Secondo un documento che l’azienda ha consegnato alla Sec nel 2018, Musk, che è anche primo azionista di Tesla con il 20% delle azioni, ha diritto a premi in stock option al raggiungimento di alcuni obiettivi operativi e finanziari. Il primo obiettivo finanziario è che Tesla capitalizzi più di 100 miliardi di dollari nelle media di almeno 30 giorni e di 6 mesi consecutivi. Ai valori attuali questo premio varrebbe attorno ai 350 milioni di dollari. Per il manager sudafricano la corsa del titolo quindi non è solo motivo di orgoglio ma anche oggettivo vantaggio di finanza personale.
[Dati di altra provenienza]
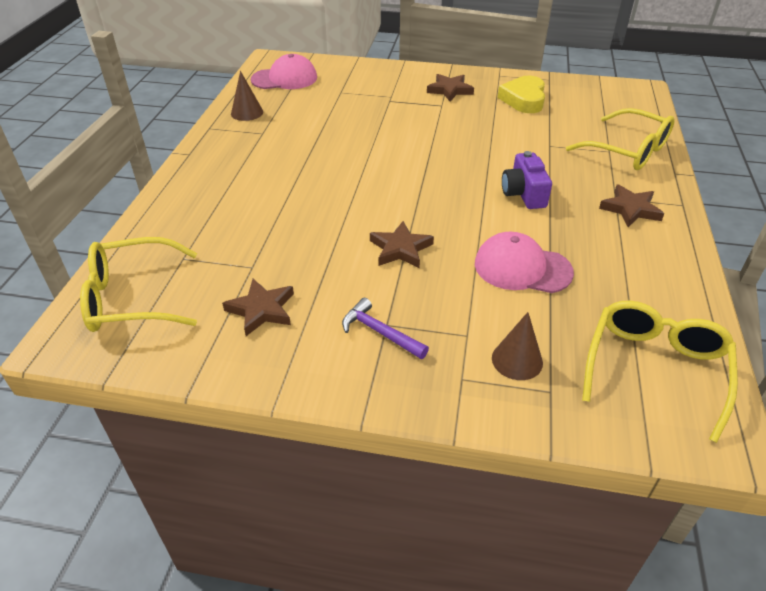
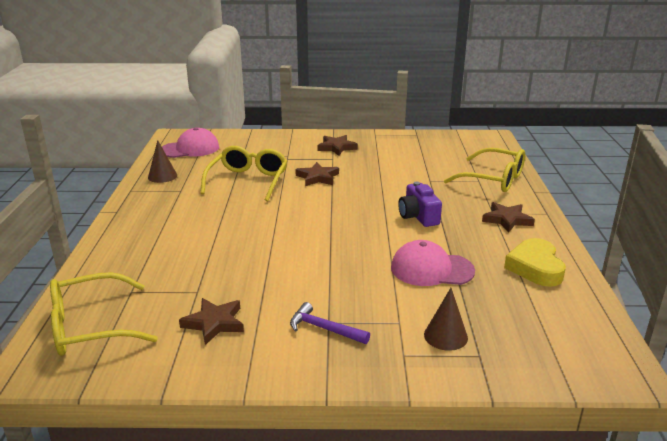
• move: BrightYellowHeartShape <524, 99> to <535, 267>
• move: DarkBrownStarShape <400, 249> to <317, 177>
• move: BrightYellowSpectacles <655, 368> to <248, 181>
Questo suo interesse particolare rende meno folcloristico e più sospetto il modo in cui Musk abbia preso l’abitudine di coccolare i fan finanziari che difendono Tesla sui social network e con un canale dedicato su Youtube: risponde ai loro tweet, li invita a incontri personali, partecipa ai loro video. Proprio quel genere di “distrazioni” che Tesla si sarebbe potuta evitare se il manager avesse insistito sul progetto di portare questa azienda fuori dal listino, tirandola fuori da una giungla di speculazioni, tifoserie interessate e conflitti di interesse che sicuramente non la aiutano a «dare il suo meglio» – come scriveva Musk – e rischiano di trasformare l’affascinante racconto della partita globale per costruire le auto del futuro in un triste show di affaristi e creduloni.